Action item:
Only lines with the word "shoulder" are needed; collect each of them from the listing below.

Material for this task:
>>>>

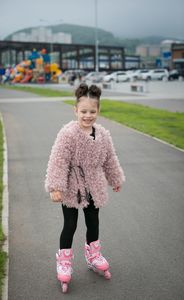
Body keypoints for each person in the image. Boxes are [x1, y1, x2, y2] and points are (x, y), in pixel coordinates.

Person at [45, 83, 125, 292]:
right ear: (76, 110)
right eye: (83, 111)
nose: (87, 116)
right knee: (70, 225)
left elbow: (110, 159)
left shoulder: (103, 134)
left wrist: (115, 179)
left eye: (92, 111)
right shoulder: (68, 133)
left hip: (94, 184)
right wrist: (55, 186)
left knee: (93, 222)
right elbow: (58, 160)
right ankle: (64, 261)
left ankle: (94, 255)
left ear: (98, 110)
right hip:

<<<<
>>>>

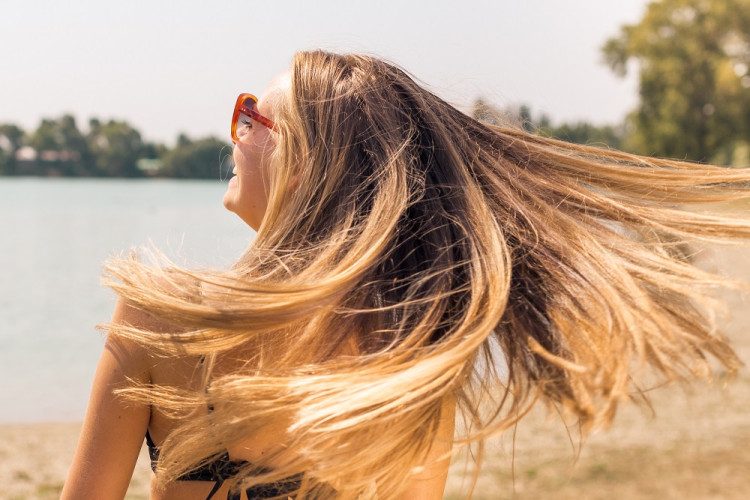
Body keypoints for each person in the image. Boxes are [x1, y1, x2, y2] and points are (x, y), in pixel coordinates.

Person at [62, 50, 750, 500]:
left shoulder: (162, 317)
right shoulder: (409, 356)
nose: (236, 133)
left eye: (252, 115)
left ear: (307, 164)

<<<<

Exercise solution:
left shoulder: (103, 134)
right shoulder: (68, 133)
left shoulder: (162, 317)
right shoulder: (409, 356)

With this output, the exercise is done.